As lawmakers take a recess from the push and pull of Washington's hardscrabble politics -- perhaps getting a second wind ahead of the House-Senate conference to reconcile the two competing versions of health care -- several Democrats on Sunday sounded ready to give in if it means getting the trillion dollar, 10-year legislation into President Obama's hands as soon as possible.
"We're not going to rubber-stamp the Senate bill. On the other hand, we recognize the realities in the Senate," Rep. Chris Van Hollen, the Democratic Congressional Campaign Committee, told "Fox News Sunday."
That's what Senate Democrats need to hear. Having passed the Senate on a 60-39 vote, the minimum needed to overcome a filibuster, the Senate bill has substantial differences from the House version, which passed by the slightest of margins but with more room for arm-twisting.
"Well, I'm sure the conference will yield some changes, but the reality is, having served in the House and its leadership, I understand sometimes its frustrations with the Senate, but if we are going to have a final law, it will look a lot more like the Senate version than the House version," said Sen. Bob Menendez, D-N.J.
Among the variations, the House version contains a government-run insurance option whereas the Senate does not have a so-called public option. Furthermore, the House has stronger language than the Senate to prevent government funds from going toward abortion services. Another variation is the way money is raised to pay for the bill -- the House imposes a surcharge on high-income earners while the Senate taxes those with high-value insurance policies. The House bill covers 36 million people while the Senate bill takes care of 31 million.
But Democratic lawmakers in both chambers say the two bills are about 90 percent alike, and insist the bills will drive down the deficit even though it cuts already indebted Medicare funds to pay for the new entitlement.
Speaking on CBS' "Face the Nation," House Democratic Whip James Clyburn suggested that the Senate bill does enough to provide the elements of the so-called public option.
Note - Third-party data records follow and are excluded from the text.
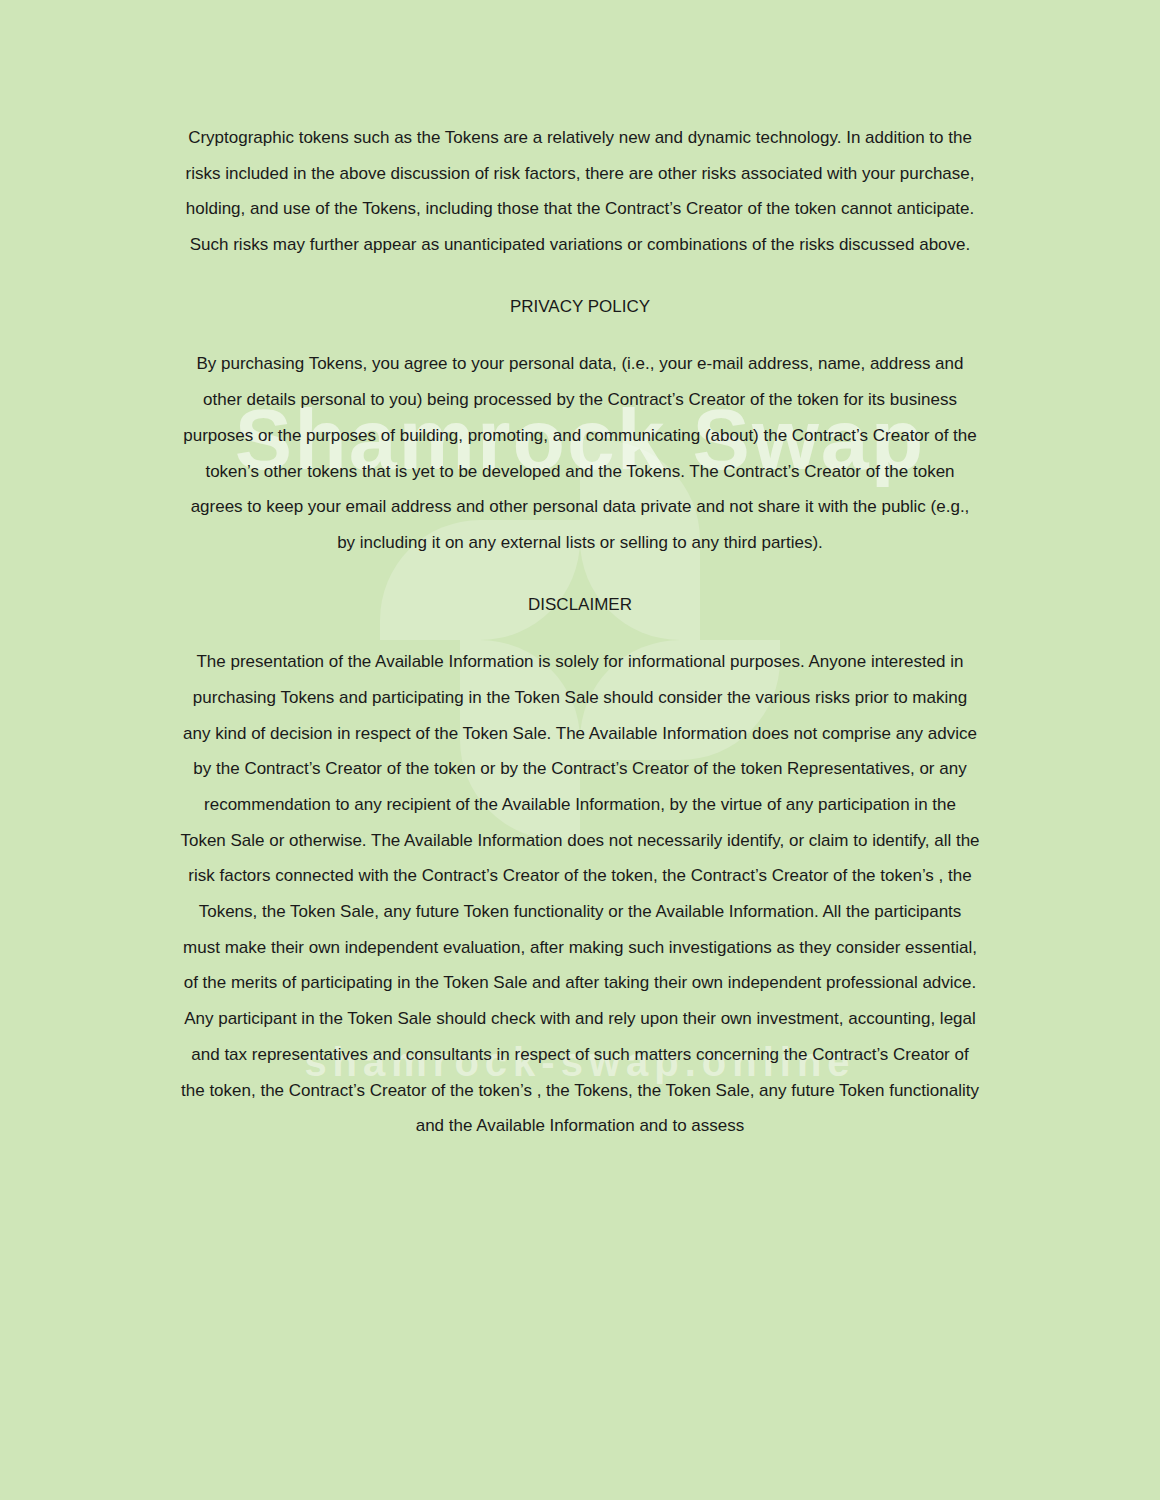Shamrock Swap
shamrock-swap.online
Cryptographic tokens such as the Tokens are a relatively new and dynamic technology. In addition to the risks included in the above discussion of risk factors, there are other risks associated with your purchase, holding, and use of the Tokens, including those that the Contract’s Creator of the token cannot anticipate. Such risks may further appear as unanticipated variations or combinations of the risks discussed above.
PRIVACY POLICY
By purchasing Tokens, you agree to your personal data, (i.e., your e-mail address, name, address and other details personal to you) being processed by the Contract’s Creator of the token for its business purposes or the purposes of building, promoting, and communicating (about) the Contract’s Creator of the token’s other tokens that is yet to be developed and the Tokens. The Contract’s Creator of the token agrees to keep your email address and other personal data private and not share it with the public (e.g., by including it on any external lists or selling to any third parties).
DISCLAIMER
The presentation of the Available Information is solely for informational purposes. Anyone interested in purchasing Tokens and participating in the Token Sale should consider the various risks prior to making any kind of decision in respect of the Token Sale. The Available Information does not comprise any advice by the Contract’s Creator of the token or by the Contract’s Creator of the token Representatives, or any recommendation to any recipient of the Available Information, by the virtue of any participation in the Token Sale or otherwise. The Available Information does not necessarily identify, or claim to identify, all the risk factors connected with the Contract’s Creator of the token, the Contract’s Creator of the token’s , the Tokens, the Token Sale, any future Token functionality or the Available Information. All the participants must make their own independent evaluation, after making such investigations as they consider essential, of the merits of participating in the Token Sale and after taking their own independent professional advice. Any participant in the Token Sale should check with and rely upon their own investment, accounting, legal and tax representatives and consultants in respect of such matters concerning the Contract’s Creator of the token, the Contract’s Creator of the token’s , the Tokens, the Token Sale, any future Token functionality and the Available Information and to assess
"If we can come up with a process by which these three things can be done, then I'm all for it. Whether or not we label it a public option or not is of no consequence. What we want to do is get good, effective results from whatever we put in place," he said.
No Republicans voted for the Senate bill and only one helped pass the House bill. Republicans are hoping angry and vocal voters will dampen Democratic enthusiasm over the winter break, but haven't given up on the notion of legal challenges.
"Who files a suit or what happens if they pass it is one thing. But my hope now is as we reveal to the American people what's actually in this bill, what it will cost them, what it will do to our Medicare and health care system, that we'll get a few Democrats to stand up in the House that maybe didn't before and help us stop this thing," said Sen. Jim DeMint, R-S.C.
"I'm proud of a lot of the House members who fought hard against the original House version and now will have to be definitely involved in this conference," said Sen. Richard Shelby, R-Ala. "I think both of them are bad bills. I hope that something happens that we don't see either one come out of a conference, but I'm afraid we will."
Sen. Arlen Specter, a Republican turned Democrat, said the bill could've been better if Republicans had participated in the process.
"If some of the Republicans would come forward with suggestions, offer a vote or two, or three or four, to take away the need to have every last one of the 60 Democrats, you'd have a much better bill in accordance with the tradition of the Congress, especially the Senate, on bipartisanship," Specter said, adding that Republicans are more interested in "plotting ways to beat President Obama in 2012."
Not true, said DeMint, who said he "never wanted to break the president. We just wanted to break his momentum as he took over more and more of our economy and created more and more of our debt."
DeMint added that Republicans because Democrats would not let anything stop "a government takeover of health care."